Training resumes on Thursday, with the Lightning due back on court this Saturday, leaving no time for a World Cup victory parade or celebrations in New Zealand.
The Australian league finishes in September, and only then will Taurua take time out to consider her future with the Ferns.
Naturally Netball New Zealand will be desperate to retain Taurua's unrivalled services.
Where others have failed, she immediately cracked the code.
As of now, though, her contract with the Ferns has finished.
After this success Taurua will be able to dictate terms of any potential reappointment.
"I'm just going to chill," Taurua said of her future beyond September after the Ferns' 52-51 victory over Australia in the World Cup final. "It's been quite tiring but I've been very committed to both programmes and making it happen. It will be a good time to sit back and reflect.
"Just so you know I won't leave Netball New Zealand in the lurch or Lightning as well. There will be a period of time that needs to be transitioned but we're still working through details. That will be pushed to the end of the year."
The likely scenario will see Taurua finish with the Lightning and stay on to progress her vision for New Zealand netball as a whole. But there are no guarantees.
Given her bargaining position the terms of a potential reappointment will have to be right.
"At the moment things are up in the air," Taurua said. "I haven't got to that stage yet. I've just been so committed to each programme and making sure I do that with the best.

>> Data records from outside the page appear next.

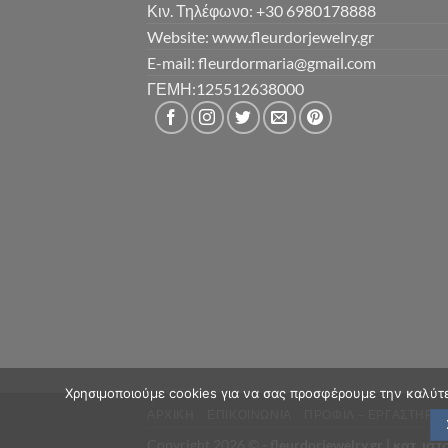
Κιν. Τηλέφωνο: +30 6980178888
Website: www.fleurdorjewelry.gr
E-mail: fleurdormaria@gmail.com
ΓΕΜΗ:125512638000
Χρησιμοποιούμε cookies για να σας προσφέρουμε την καλύτερ
ΑΡΧΙΚΗ
ΕΠΙΚΟΙΝΩΝΙΑ
ΠΡΟΦΙΛ – ΕΡΓΑΣΤΗΡΙΟ
Copyright 2026 ©
- fleurdorjewelry.gr |
κατ. ισ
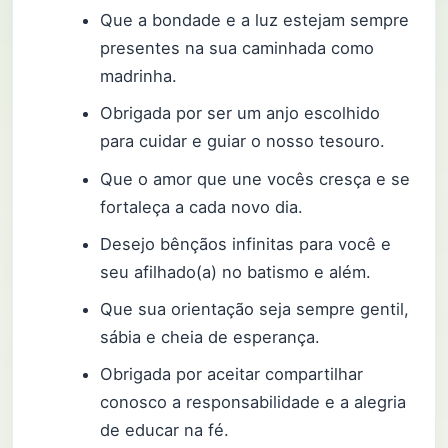
Que a bondade e a luz estejam sempre
presentes na sua caminhada como
madrinha.
Obrigada por ser um anjo escolhido
para cuidar e guiar o nosso tesouro.
Que o amor que une vocês cresça e se
fortaleça a cada novo dia.
Desejo bênçãos infinitas para você e
seu afilhado(a) no batismo e além.
Que sua orientação seja sempre gentil,
sábia e cheia de esperança.
Obrigada por aceitar compartilhar
conosco a responsabilidade e a alegria
de educar na fé.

It's been a hard road for 11 months.
"I've got a lot of things happening in my life including my family so I've got to suss things out."
Veteran Ferns defender Casey Kopua, coaxed out of retirement by Taurua to return for this World Cup, wants her long-time mentor to stay on but also appreciates how important other areas of her life are.
"I wouldn't be here if it wasn't for her," Kopua said. "She knows how to bring 12 players together and get the best out in them and find out what you've got and what you're going to bring, no matter what. That's something I've never seen another coach do.
"We had no dickheads in our team so it was easy. There was no babysitting or managing people everyone was just there for the right reason and that's why she's such a good coach because she brings out the best in people but can also see on court if something is not quite right and make that change.
"She's pretty special. She goes outside the box which some coaches don't do. Definitely the best coach I've ever been coached by.
"I hope she does stay on but I know her and I know in her gut and in her heart that family comes first so whatever she does decide we'll back her 100 per cent. What she has installed in the ones that are still there will carry that on. They know what it should be like and how things are done."
Fern captain Laura Langman also returned to the New Zealand team after Taurua's appointment.
"She is amazing. I can't put her into words," Langman said. "We're lucky she's a Kiwi."